A Slender Maxima set: restoration choices and the preservation of history

This Parker Vacumatic set came to us from an old collection, assembled in the old days when vintage pens could be found in the wild in such abundance that most collectors soon gave up on restoring every single new acquisition. And like many such items, it was no longer exactly as it was when it left the factory. Which raised the question of how to proceed: whether to put the set back to its configuration when new, or to preserve its history of subsequent use and service.

So what was the set's original configuration? The pen's date code is worn away, but the Non-Stop repeater pencil's date code is for the second quarter of 1939. Wide bands identify both as Slender Maxima models. Striped screw-in end jewels and striped section plus the profile of the blind cap tassie would suggest 1938 production but would also be consistent with an early 1939 date. This would fit with the Blue Diamond clip and the date code of the pencil, not to mention the distinctive Streamline Art Deco box.

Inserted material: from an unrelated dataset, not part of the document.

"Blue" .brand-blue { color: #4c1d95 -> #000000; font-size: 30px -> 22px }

The nib, however, is a replacement of Major rather than Slender Maxima form, with a date code for the second quarter of 1941. It could have been installed at any point after then, though -- and one other clue suggests that it likely happened in the middle of the war years.


A Vacumatic made in 1939 would have left Janesville with an all-metal filler unit with an aluminum plunger. This pen's filler was replaced with a plastic unit, which could have been manufactured no earlier than 1942. 

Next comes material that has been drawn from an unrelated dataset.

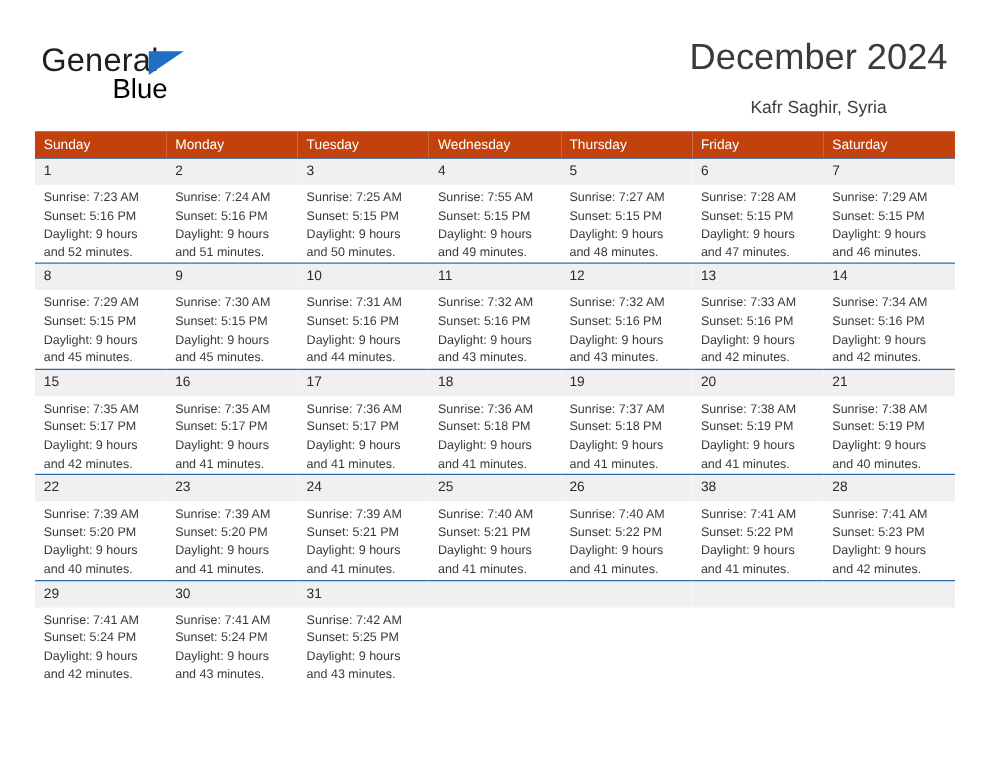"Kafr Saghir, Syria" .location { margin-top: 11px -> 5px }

Wartime (as opposed to postwar) dating was confirmed once the filler unit was removed, as it's all plastic, not just the plunger. All-plastic filler units turn up regularly in 51s and Vacumatics made during WW2, but by then Parker had standardized production and all models used the same small-size filler unit. It's rare indeed to find an all-plastic filler in a larger size, since they were only made as replacement parts for older models -- clearly in very limited numbers, given wartime production constraints. Our pen's replacement filler unit is at top, while a standard-sized unit is below.

Collectors tend to prefer pens as original as possible, so I initially reassembled this one with an all-metal filler unit from c. 1939-41, though with some hesitation. I knew the filler unit it had come with was something unusual, and told something about this particular pen's own story. Nor did it escape me that it was hardly consistent to replace the war-era filler while leaving the 1941 nib in place. After briefly posting the set for sale, however, Daniel Kirchheimer questioned me about these very issues, prompting me to return the pen to the configuration in which it had arrived at the shop.

Historical authenticity isn't always best served by trying to turn back the clock. For some of the most compelling stories old items convey only begin after they were sold and put to use.